Manuel Fernández Sanz, autodenominado Manolito el Pollero, poeta de la bohemia matritense, con un solo libro publicado, y póstumo, ha sido rescatado del olvido por mi amigo Mario Fernández, librero de viejo y nuevo, que ha tenido el buen gusto de reeditar “Silva, Grillera y Cigarral de Manolito el Pollero”, inencontrable rareza publicada en 1966, editada y prologada en su momento por Camilo José Cela.
El prólogo de Mario con el que da nuevo lustre a la colección de poemas, cuenta detalles de la vida de Manuel Fernández, y ofrece pinceladas certeras del ambiente literario de la época, en el que El Pollero se desenvolvía con soltura y respeto.
Recuerda el re-editor que Manuel se definía de esa curiosa manera, y alardeaba de ser el único poeta que vivía de la pluma, con el fondo de solfa y retintín que ponía en evidencia sus orígenes astures. Su familia era propietaria de un próspero negocio de venta de pollos en el barrio madrileño de Tetuán.
Persona de refinada cultura, amigo de muchos de los escritores famosos de la época, fue un genuino vividor, un vago genial, un poeta con una habilidad seductora para la palabra que escribía con facilidad versos rimados de los que se conservan pocos, pues algunos recibieron publicación puntual esporádica y esta selección (o lo que fuera) fue realizada por el propio Manolito el Pollero y entregada a Cela, con disposición de sufragar él mismo la edición, lo que no pudo cumplir porque le llegó antes la Parca, si es que el premio Nóbel, gran amigo, le hubiera permitido tal dispendio.
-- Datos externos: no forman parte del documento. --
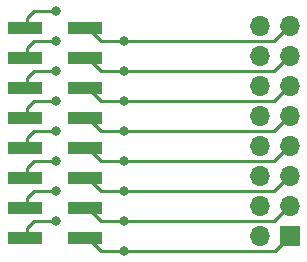
<source format=gbr>
%TF.GenerationSoftware,KiCad,Pcbnew,(6.0.9)*%
%TF.CreationDate,2023-06-10T14:31:43-07:00*%
%TF.ProjectId,V01,5630312e-6b69-4636-9164-5f7063625858,rev?*%
%TF.SameCoordinates,Original*%
%TF.FileFunction,Copper,L1,Top*%
%TF.FilePolarity,Positive*%
%FSLAX46Y46*%
G04 Gerber Fmt 4.6, Leading zero omitted, Abs format (unit mm)*
G04 Created by KiCad (PCBNEW (6.0.9)) date 2023-06-10 14:31:43*
%MOMM*%
%LPD*%
G01*
G04 APERTURE LIST*
%TA.AperFunction,ComponentPad*%
%ADD10R,1.700000X1.700000*%
%TD*%
%TA.AperFunction,ComponentPad*%
%ADD11O,1.700000X1.700000*%
%TD*%
%TA.AperFunction,SMDPad,CuDef*%
%ADD12R,3.000000X1.000000*%
%TD*%
%TA.AperFunction,ViaPad*%
%ADD13C,0.800000*%
%TD*%
%TA.AperFunction,Conductor*%
%ADD14C,0.250000*%
%TD*%
G04 APERTURE END LIST*
D10*
%TO.P,V 1.0,1*%
%TO.N,N/C*%
X159515000Y-97800000D03*
D11*
%TO.P,V 1.0,2*%
X156975000Y-97800000D03*
%TO.P,V 1.0,3*%
X159515000Y-95260000D03*
%TO.P,V 1.0,4*%
X156975000Y-95260000D03*
%TO.P,V 1.0,5*%
X159515000Y-92720000D03*
%TO.P,V 1.0,6*%
X156975000Y-92720000D03*
%TO.P,V 1.0,7*%
X159515000Y-90180000D03*
%TO.P,V 1.0,8*%
X156975000Y-90180000D03*
%TO.P,V 1.0,9*%
X159515000Y-87640000D03*
%TO.P,V 1.0,10*%
X156975000Y-87640000D03*
%TO.P,V 1.0,11*%
X159515000Y-85100000D03*
%TO.P,V 1.0,12*%
X156975000Y-85100000D03*
%TO.P,V 1.0,13*%
X159515000Y-82560000D03*
%TO.P,V 1.0,14*%
X156975000Y-82560000D03*
%TO.P,V 1.0,15*%
X159515000Y-80020000D03*
%TO.P,V 1.0,16*%
X156975000Y-80020000D03*
%TD*%
D12*
%TO.P,zatchbot,1*%
%TO.N,N/C*%
X142095000Y-97934600D03*
%TO.P,zatchbot,2*%
X137055000Y-97934600D03*
%TO.P,zatchbot,3*%
X142095000Y-95394600D03*
%TO.P,zatchbot,4*%
X137055000Y-95394600D03*
%TO.P,zatchbot,5*%
X142095000Y-92854600D03*
%TO.P,zatchbot,6*%
X137055000Y-92854600D03*
%TO.P,zatchbot,7*%
X142095000Y-90314600D03*
%TO.P,zatchbot,8*%
X137055000Y-90314600D03*
%TO.P,zatchbot,9*%
X142095000Y-87774600D03*
%TO.P,zatchbot,10*%
X137055000Y-87774600D03*
%TO.P,zatchbot,11*%
X142095000Y-85234600D03*
%TO.P,zatchbot,12*%
X137055000Y-85234600D03*
%TO.P,zatchbot,13*%
X142095000Y-82694600D03*
%TO.P,zatchbot,14*%
X137055000Y-82694600D03*
%TO.P,zatchbot,15*%
X142095000Y-80154600D03*
%TO.P,zatchbot,16*%
X137055000Y-80154600D03*
%TD*%
D13*
%TO.N,*%
X139700000Y-78740000D03*
X139700000Y-93980000D03*
X139700000Y-96520000D03*
X145415000Y-91440000D03*
X145415000Y-93980000D03*
X145415000Y-96520000D03*
X145415000Y-88900000D03*
X139700000Y-81280000D03*
X145415000Y-86360000D03*
X145415000Y-83820000D03*
X139700000Y-86360000D03*
X145415000Y-81280000D03*
X139700000Y-83820000D03*
X145415000Y-99060000D03*
X139700000Y-91440000D03*
X139700000Y-88900000D03*
%TD*%
D14*
%TO.N,*%
X143510000Y-83820000D02*
X142240000Y-82550000D01*
X143510000Y-88900000D02*
X158115000Y-88900000D01*
X143510000Y-83820000D02*
X158115000Y-83820000D01*
X137180000Y-84435000D02*
X137795000Y-83820000D01*
X137180000Y-87630000D02*
X137180000Y-86975000D01*
X137180000Y-85090000D02*
X137180000Y-84435000D01*
X143510000Y-81280000D02*
X158115000Y-81280000D01*
X142220000Y-97790000D02*
X142240000Y-97790000D01*
X143510000Y-86360000D02*
X142240000Y-85090000D01*
X137180000Y-92710000D02*
X137180000Y-92055000D01*
X142240000Y-92710000D02*
X142220000Y-92710000D01*
X143510000Y-88900000D02*
X142240000Y-87630000D01*
X142240000Y-85090000D02*
X142220000Y-85090000D01*
X143510000Y-86360000D02*
X158115000Y-86360000D01*
X143510000Y-99060000D02*
X158255000Y-99060000D01*
X137795000Y-96520000D02*
X139700000Y-96520000D01*
X137795000Y-78740000D02*
X139700000Y-78740000D01*
X137795000Y-86360000D02*
X139700000Y-86360000D01*
X137795000Y-83820000D02*
X139700000Y-83820000D01*
X143510000Y-96520000D02*
X158115000Y-96520000D01*
X137180000Y-82550000D02*
X137180000Y-81895000D01*
X158115000Y-81280000D02*
X159385000Y-80010000D01*
X142240000Y-95250000D02*
X142220000Y-95250000D01*
X158115000Y-83820000D02*
X159385000Y-82550000D01*
X142240000Y-97790000D02*
X143510000Y-99060000D01*
X143510000Y-96520000D02*
X142240000Y-95250000D01*
X158115000Y-88900000D02*
X159385000Y-87630000D01*
X158115000Y-86360000D02*
X159385000Y-85090000D01*
X137180000Y-80010000D02*
X137180000Y-79355000D01*
X137180000Y-97790000D02*
X137180000Y-97135000D01*
X143510000Y-91440000D02*
X142240000Y-90170000D01*
X137180000Y-81895000D02*
X137795000Y-81280000D01*
X137180000Y-92055000D02*
X137795000Y-91440000D01*
X143510000Y-91440000D02*
X158115000Y-91440000D01*
X143510000Y-93980000D02*
X158115000Y-93980000D01*
X142240000Y-80010000D02*
X142220000Y-80010000D01*
X137795000Y-81280000D02*
X139700000Y-81280000D01*
X137180000Y-79355000D02*
X137795000Y-78740000D01*
X137795000Y-91440000D02*
X139700000Y-91440000D01*
X137795000Y-88900000D02*
X139700000Y-88900000D01*
X143510000Y-81280000D02*
X142240000Y-80010000D01*
X137180000Y-89515000D02*
X137795000Y-88900000D01*
X158115000Y-93980000D02*
X159385000Y-92710000D01*
X158255000Y-99060000D02*
X159515000Y-97800000D01*
X142240000Y-82550000D02*
X142220000Y-82550000D01*
X142240000Y-90170000D02*
X142220000Y-90170000D01*
X137180000Y-94595000D02*
X137795000Y-93980000D01*
X143510000Y-93980000D02*
X142240000Y-92710000D01*
X137180000Y-95250000D02*
X137180000Y-94595000D01*
X137180000Y-86975000D02*
X137795000Y-86360000D01*
X142240000Y-87630000D02*
X142220000Y-87630000D01*
X158115000Y-91440000D02*
X159385000Y-90170000D01*
X158115000Y-96520000D02*
X159385000Y-95250000D01*
X137180000Y-97135000D02*
X137795000Y-96520000D01*
X137180000Y-90170000D02*
X137180000Y-89515000D01*
X137795000Y-93980000D02*
X139700000Y-93980000D01*
%TD*%
M02*

</source>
Dicen las crónicas de esos que reinventan la misma historia para aplicarla donde les convenga, que Manuel escribía en servilletas de papel, que tiraba al suelo con menosprecio, y que sus amigos recogían y planchaban y que gracias a ello se pudo recomponer aquel libro que Cela publicó al mes de su fallecimiento. No debió ser así, porque el propio Cela cuenta que el manuscrito se lo entregó el autor, y si existen poemas aún por descubrir en servilletas, vengan luego.
Manolito el Pollero está enterrado en el cementerio de San Justo, en Cornellana, junto a su mujer y su hijo. Aunque nacido en Madrid, Manuel Fernández Sanz era de familia asturiana y disfrutaba con asiduidad del reposo que le proporcionaba, sin duda, la casa que poseían en San Justo, cerca del lugar en donde hoy reposa.
Esta cuidada edición del propietario de la librería Berceo nos recuerda que Manuel Fernández Sanz reclama desde el silencio forzado de su voz apagada pero la fuerza vitalista permanente de sus versos, un recuerdo-homenaje póstumo. Por qué no, “Entre arrullos y cantos de sirena”, como reza el soneto que dedicó A una Caracola.
Nota P.S.
Mario Fernández, a poco de enviarle yo esta modesta reseña, me llama para corregirme la versión anterior, en la que atribuía la recopilación a la aportación de amigos recolectores de servilletas arrugadas. Dice que esto es un cuento chino, del gusto de los que buscan truculencia anecdótica donde solo hay verdad simple, y que hay que leerse bien el prólogo de Cela (y el suyo mismo) para encontrar el desmentido.
Corrijo, pues, y pido disculpas. Aunque la falsa anécdota tenía jugo, éste no era leal, sino prestado.